1.    Het plangebied ligt ten noorden van Paterswolde en ten zuiden van Groningen. Het plangebied behelst de gronden van de voormalige camping "Schelfhorst" en heeft een totale oppervlakte van ongeveer 5,9 ha. Friesch Groningsche Schelfhorst C.V. wil de gronden herontwikkelen als een woningbouwlocatie.

Uit paragraaf 2.1 van de plantoelichting blijkt het volgende. In 2002 is de voormalige camping "Schelfhorst" ontmanteld om plaats te maken voor een recreatiepark. Gebaseerd op de bebouwingsvoorschriften uit het toen geldende bestemmingsplan "Buitengebied 1996" waren 84 recreatiewoningen met kaveloppervlaktes van 300 m² mogelijk.

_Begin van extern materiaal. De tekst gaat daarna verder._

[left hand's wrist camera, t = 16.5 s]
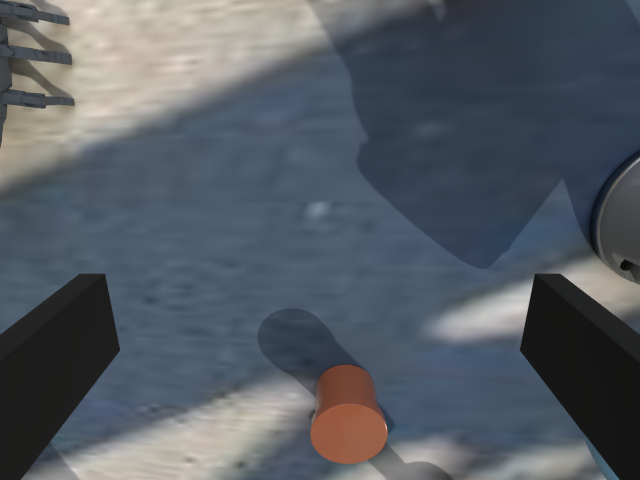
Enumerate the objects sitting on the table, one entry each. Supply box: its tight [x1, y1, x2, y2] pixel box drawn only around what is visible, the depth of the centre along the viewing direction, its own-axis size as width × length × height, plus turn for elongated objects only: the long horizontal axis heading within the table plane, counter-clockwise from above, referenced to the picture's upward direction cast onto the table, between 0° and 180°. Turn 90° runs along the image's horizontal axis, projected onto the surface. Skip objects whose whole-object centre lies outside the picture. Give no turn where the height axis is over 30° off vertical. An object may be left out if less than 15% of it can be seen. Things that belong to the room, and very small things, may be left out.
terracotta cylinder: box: [310, 365, 388, 464], centre depth 46 cm, size 8×8×7 cm
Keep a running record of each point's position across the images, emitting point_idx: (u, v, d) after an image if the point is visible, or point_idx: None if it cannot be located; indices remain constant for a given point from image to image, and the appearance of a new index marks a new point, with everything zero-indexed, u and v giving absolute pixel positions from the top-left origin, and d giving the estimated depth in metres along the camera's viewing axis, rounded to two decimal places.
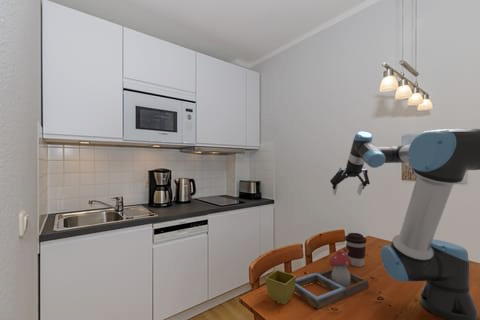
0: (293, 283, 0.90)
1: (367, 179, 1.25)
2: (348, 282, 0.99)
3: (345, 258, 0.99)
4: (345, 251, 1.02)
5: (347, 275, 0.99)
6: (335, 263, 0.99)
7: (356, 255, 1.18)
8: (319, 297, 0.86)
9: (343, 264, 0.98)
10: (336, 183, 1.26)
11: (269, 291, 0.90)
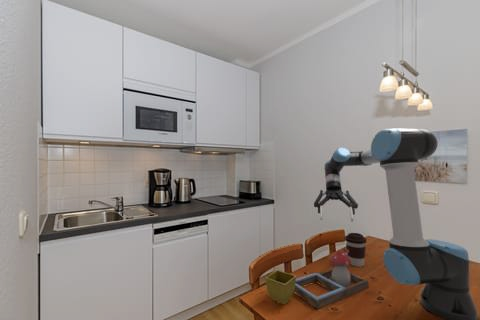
0: (293, 283, 0.90)
1: (352, 200, 1.16)
2: (348, 282, 0.99)
3: (344, 258, 0.99)
4: (345, 251, 1.02)
5: (347, 275, 0.99)
6: (335, 263, 0.99)
7: (356, 255, 1.18)
8: (319, 297, 0.86)
9: (343, 264, 0.98)
10: (319, 203, 1.19)
11: (269, 291, 0.90)
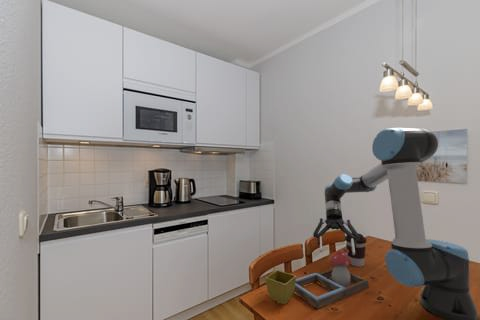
0: (293, 283, 0.90)
1: (354, 230, 1.10)
2: (348, 282, 0.99)
3: (345, 258, 0.99)
4: (345, 251, 1.02)
5: (347, 275, 0.99)
6: (335, 262, 0.99)
7: (356, 255, 1.18)
8: (319, 297, 0.86)
9: (343, 264, 0.98)
10: (319, 233, 1.13)
11: (269, 291, 0.90)
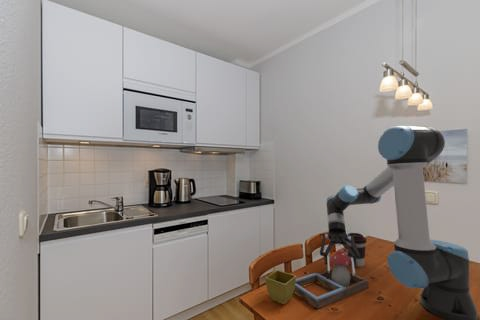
0: (293, 283, 0.90)
1: (355, 248, 1.03)
2: (348, 282, 0.99)
3: (344, 258, 0.99)
4: (345, 251, 1.02)
5: (347, 275, 0.99)
6: (334, 263, 0.99)
7: None
8: (319, 297, 0.86)
9: (343, 264, 0.98)
10: (325, 252, 1.05)
11: (269, 291, 0.90)
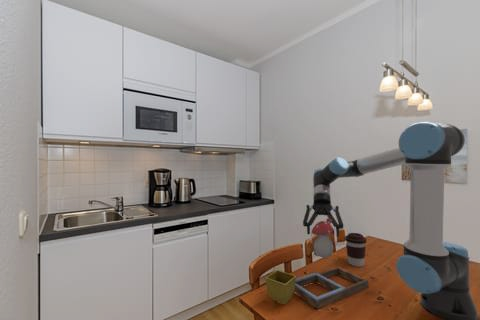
0: (293, 283, 0.90)
1: (339, 218, 1.00)
2: (330, 251, 0.96)
3: (327, 227, 0.96)
4: (328, 220, 0.99)
5: (329, 244, 0.96)
6: (316, 231, 0.97)
7: (356, 255, 1.18)
8: (319, 297, 0.86)
9: (325, 233, 0.96)
10: (308, 222, 1.02)
11: (269, 291, 0.90)
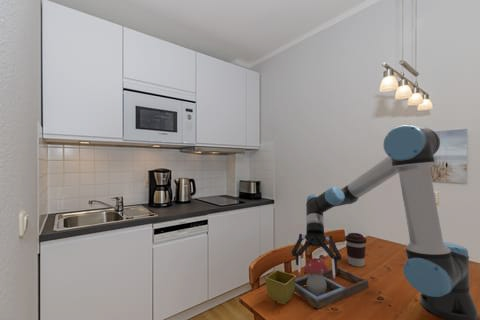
0: (293, 283, 0.90)
1: (336, 249, 0.97)
2: (323, 291, 0.92)
3: (320, 266, 0.93)
4: (321, 258, 0.95)
5: (322, 283, 0.93)
6: (309, 270, 0.93)
7: (356, 255, 1.18)
8: (319, 297, 0.86)
9: (318, 272, 0.92)
10: (297, 252, 0.99)
11: (269, 291, 0.90)
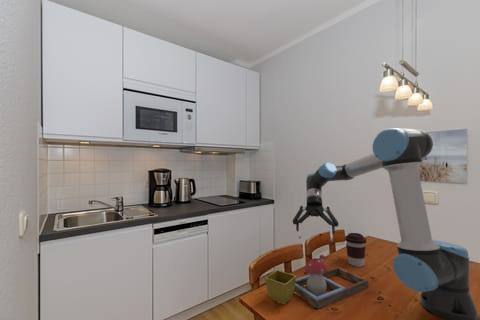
0: (293, 283, 0.90)
1: (333, 217, 1.09)
2: (323, 291, 0.92)
3: (320, 266, 0.93)
4: (321, 258, 0.95)
5: (322, 283, 0.93)
6: (309, 270, 0.93)
7: (356, 255, 1.18)
8: (319, 297, 0.86)
9: (318, 272, 0.92)
10: (298, 220, 1.12)
11: (269, 291, 0.90)
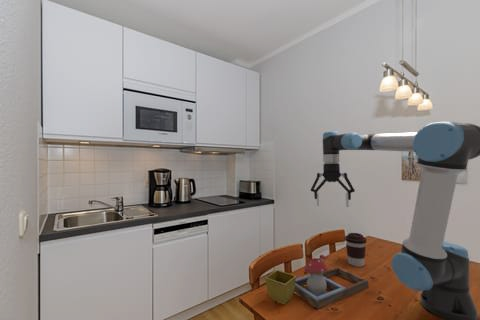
0: (293, 283, 0.90)
1: (350, 185, 1.14)
2: (323, 291, 0.92)
3: (320, 266, 0.93)
4: (321, 258, 0.95)
5: (322, 283, 0.93)
6: (309, 270, 0.93)
7: (356, 255, 1.18)
8: (319, 297, 0.86)
9: (318, 272, 0.92)
10: (316, 190, 1.18)
11: (269, 291, 0.90)
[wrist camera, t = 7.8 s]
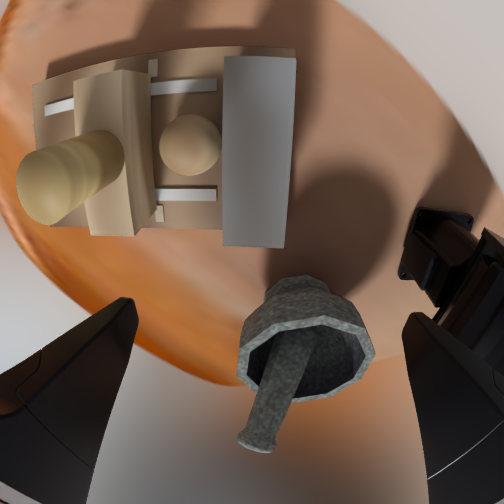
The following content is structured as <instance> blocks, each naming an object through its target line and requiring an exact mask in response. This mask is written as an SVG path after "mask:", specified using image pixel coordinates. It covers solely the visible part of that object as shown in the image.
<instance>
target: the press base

Vervolgens stelde de raad bij besluit van 16 februari 2010 het plan "Verblijfsrecreatieterreinen Tynaarlo" vast. Dit plan kende de bestemming "Verblijfsrecreatieterrein" toe aan de gronden van de voormalige camping en voorzag in 75 recreatiewoningen. Hoewel een deel van de beplanting is aangebracht en twee modelwoningen zijn gerealiseerd, zijn er uiteindelijk geen recreatiewoningen gerealiseerd.

Het thans voorliggende plan "Schelfhorst Natuurwonen" maakt de herontwikkeling van het perceel mogelijk. Het plan voorziet hiervoor in de bouw van tien vrijstaande woningen ter plaatse van de bestemmingen "Wonen - Wonen in natuur". Ook is de bestemming "Natuur" toegekend aan de gronden van het plangebied. Het is namelijk de ambitie om binnen het plangebied een hoogwaardig woonmilieu te realiseren, passend in de natuurlijke omgeving, aldus paragraaf 1.1 van de plantoelichting.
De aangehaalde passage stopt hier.